My organization, Campaign for Uyghurs (CFU), aims to nurture the power of Uyghur women in the diaspora to be the leaders and changemakers our community needs. We hold advocacy training workshops across the globe to empower Uyghur women to become strong advocates for themselves and our people back home. We have taught ourselves these skills which, for many of us, have taken a lifetime to learn including how to: speak to government officials; frame the issue and a call to action; navigate the complex geopolitical landscape; counter disinformation; effectively use social media; and refine our voices to change minds. With every workshop, we strengthen our community and the network of incredible Uyghur women who are driving our cause forward.

Uyghur women are capable and ready, but we require the help of allies. We urgently need a broader array of platforms, and significantly larger ones, to more effectively raise our voices against the egregious atrocities that are underway in East Turkistan. We need more representation in the media: the world must see our faces and hear our voices. Only when the general population more regularly sees us and hears our plight will they feel responsible for helping address our pressing concerns. Public opinion plays an integral part in shaping public policy, and it will change only when people talk at the dinner table about what is happening to the Uyghurs.

The repression of Uyghur women must become a top women’s rights issue, with women’s organizations across the globe placing the treatment of Uyghur women at the top of their agendas and addressing this treatment in every conversation about women at every level of government.

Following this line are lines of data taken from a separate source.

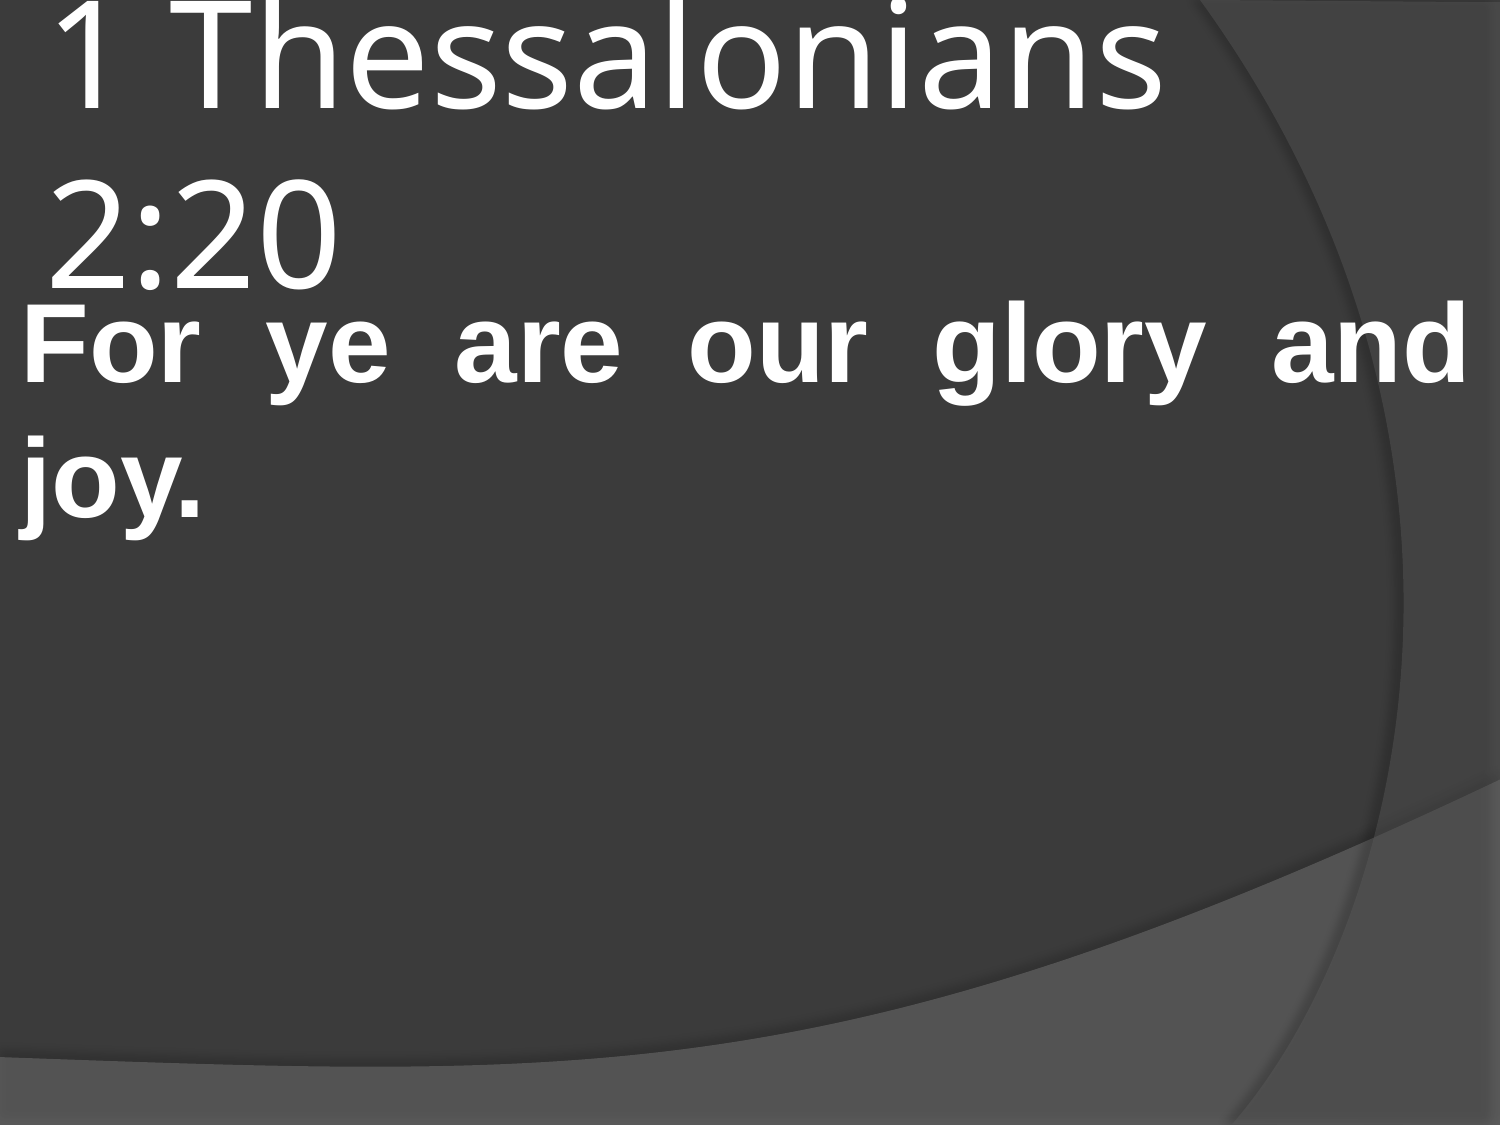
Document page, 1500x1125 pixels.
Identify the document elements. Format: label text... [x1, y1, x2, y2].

title 1 Thessalonians 2:20 [37, 45, 1488, 233]
list For ye are our glory and joy. [0, 262, 1488, 1125]
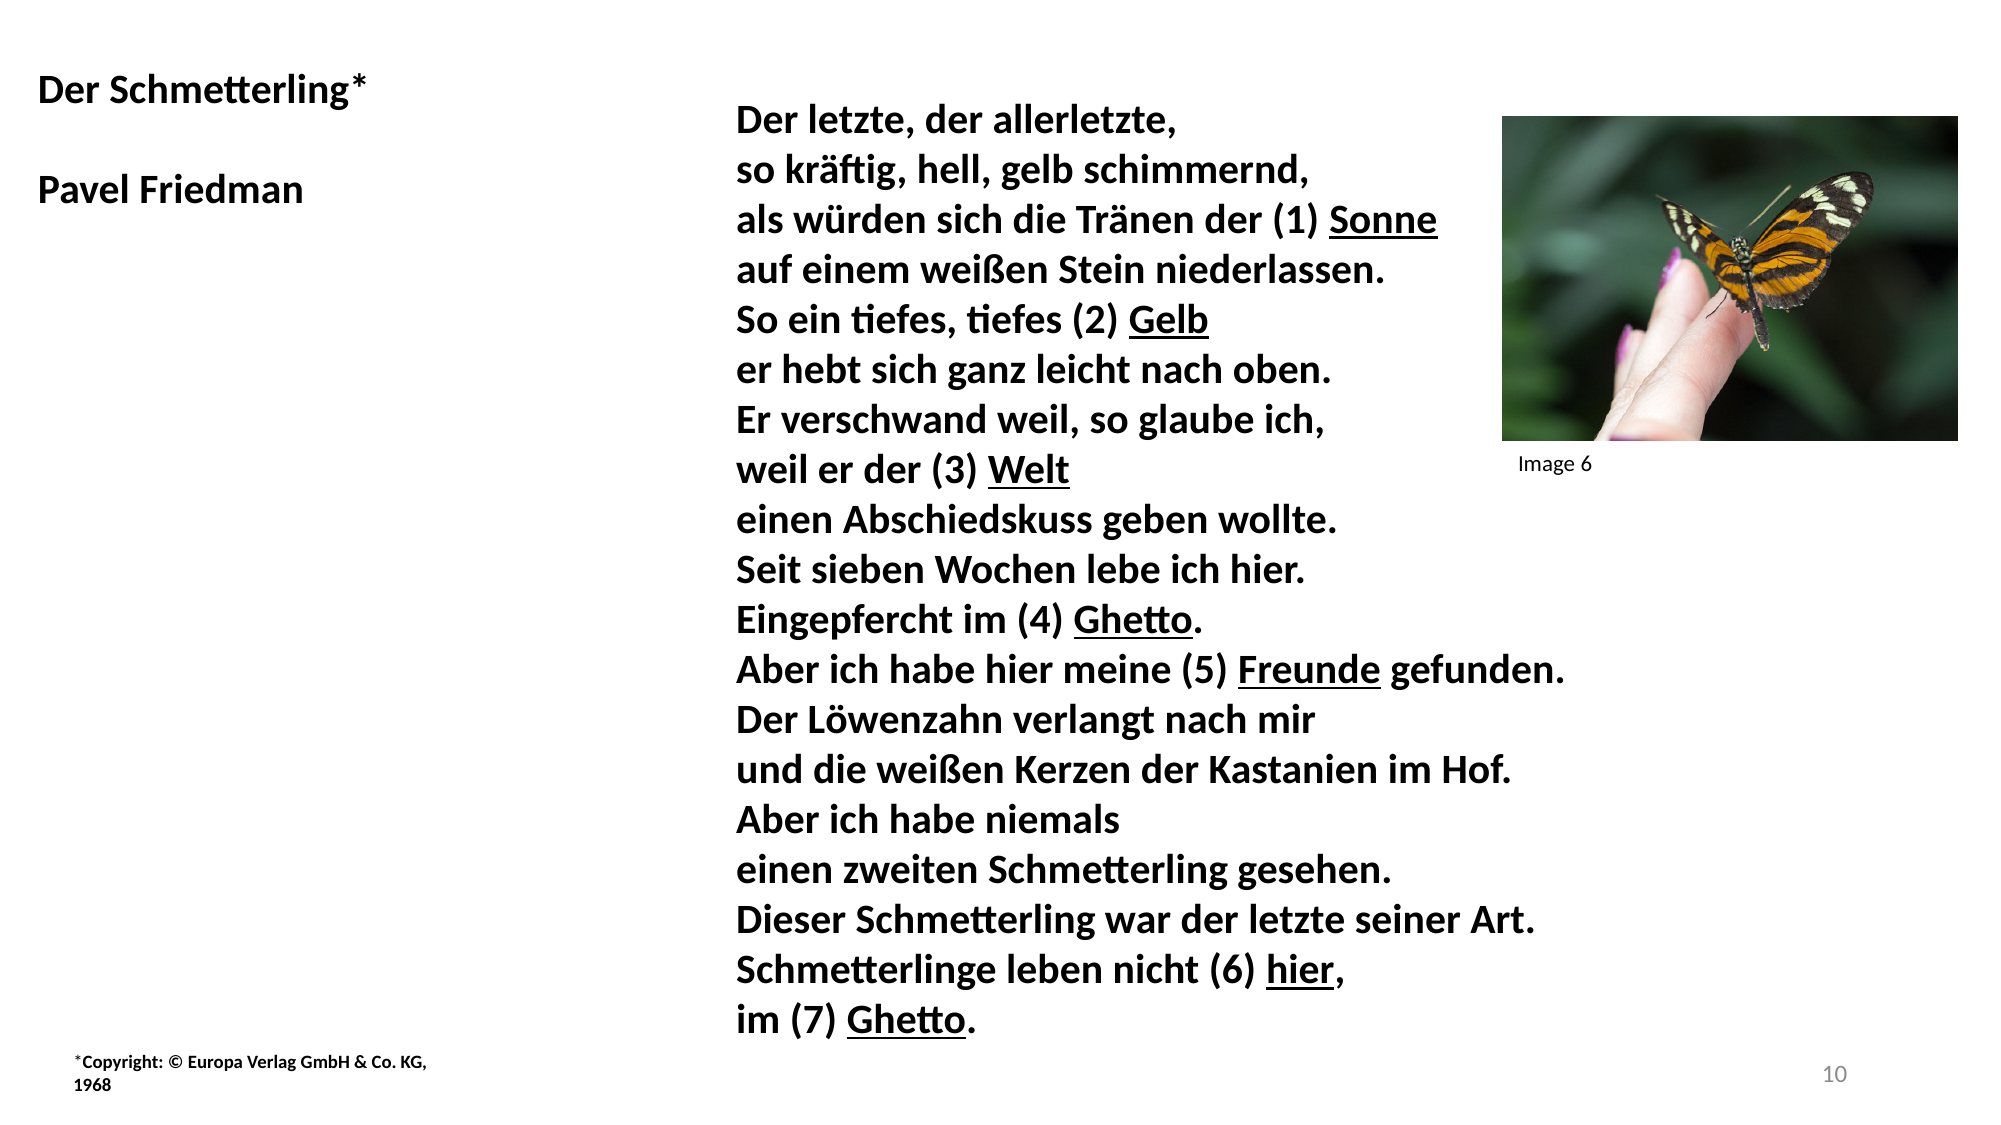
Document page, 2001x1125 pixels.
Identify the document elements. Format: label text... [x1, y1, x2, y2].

picture [1502, 116, 1958, 442]
slide_number 10 [1412, 1042, 1863, 1103]
text_box Der Schmetterling* Pavel Friedman [23, 54, 722, 219]
text_box Der letzte, der allerletzte, so kräftig, hell, gelb schimmernd, als würden sich die Tränen der (1) Sonne auf einem weißen Stein niederlassen. So ein tiefes, tiefes (2) Gelb er hebt sich ganz leicht nach oben. Er verschwand weil, so glaube ich, weil er der (3) Welt einen Abschiedskuss geben wollte. Seit sieben Wochen lebe ich hier. Eingepfercht im (4) Ghetto. Aber ich habe hier meine (5) Freunde gefunden. Der Löwenzahn verlangt nach mir und die weißen Kerzen der Kastanien im Hof. Aber ich habe niemals einen zweiten Schmetterling gesehen. Dieser Schmetterling war der letzte seiner Art. Schmetterlinge leben nicht (6) hier, im (7) Ghetto. [721, 39, 1631, 1050]
text_box Image 6 [1503, 442, 1613, 484]
text_box *Copyright: © Europa Verlag GmbH & Co. KG, 1968 [58, 1042, 464, 1103]
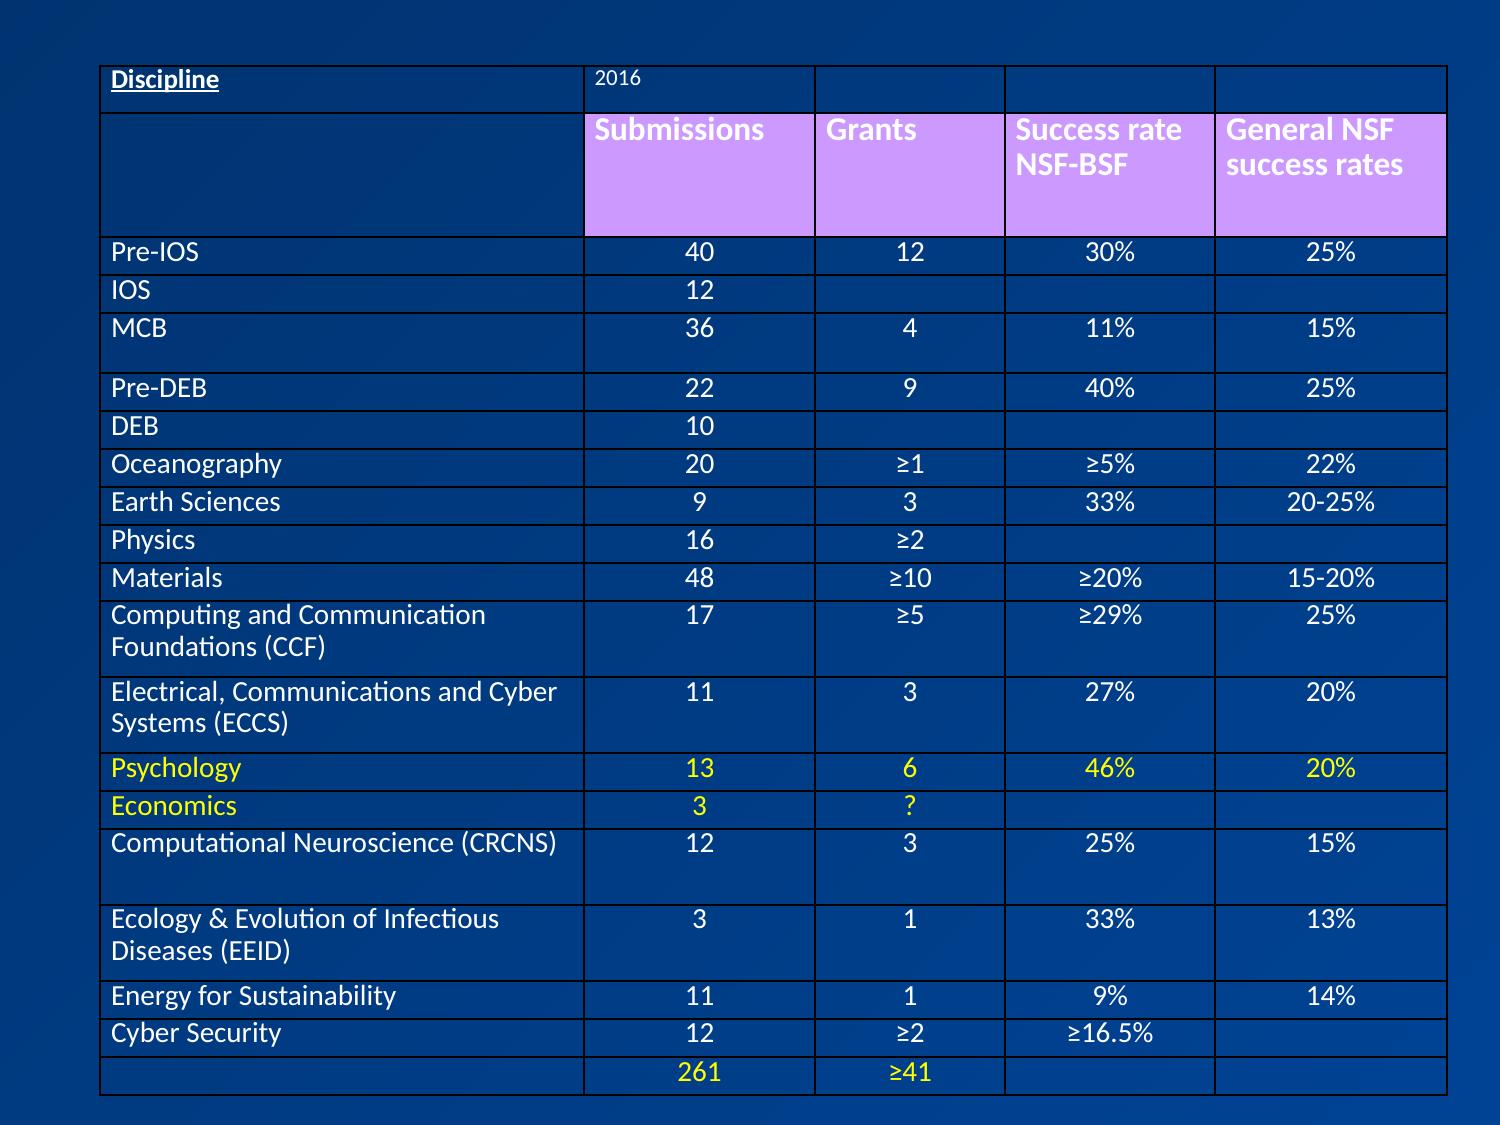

The conversation about women’s rights and freedom of choice is deeply deficient without highlighting Uyghur women and their right to have children and raise them in dignified conditions and must include a Uyghur woman’s right to practice her religion, choose her spouse, and bear and raise her children according to her beliefs. Women should have the freedom to choose their future.

If the genocidal policies against my people are not addressed fully, our world will see lineage after lineage die. These atrocities will not end with my people. One genocide always paves the way for the next. I hear often that China holds too much control and power and that the livelihoods of too many are intertwined with China’s economic activities and political power. We cannot selectively defend human rights based on convenience. In that case, we betray our values and take an active role in paving the path for more widespread oppression and injustice.

If we do not raise our voices and speak out, then the only voice left tomorrow will be one of regret.

 

Rushan Abbas is a Uyghur American activist and co-founder and Executive Director of the Campaign for Uyghurs (CFU). CFU advocates for Uyghur human rights and democratic freedoms, rallying the international community against the atrocities taking place in East Turkistan.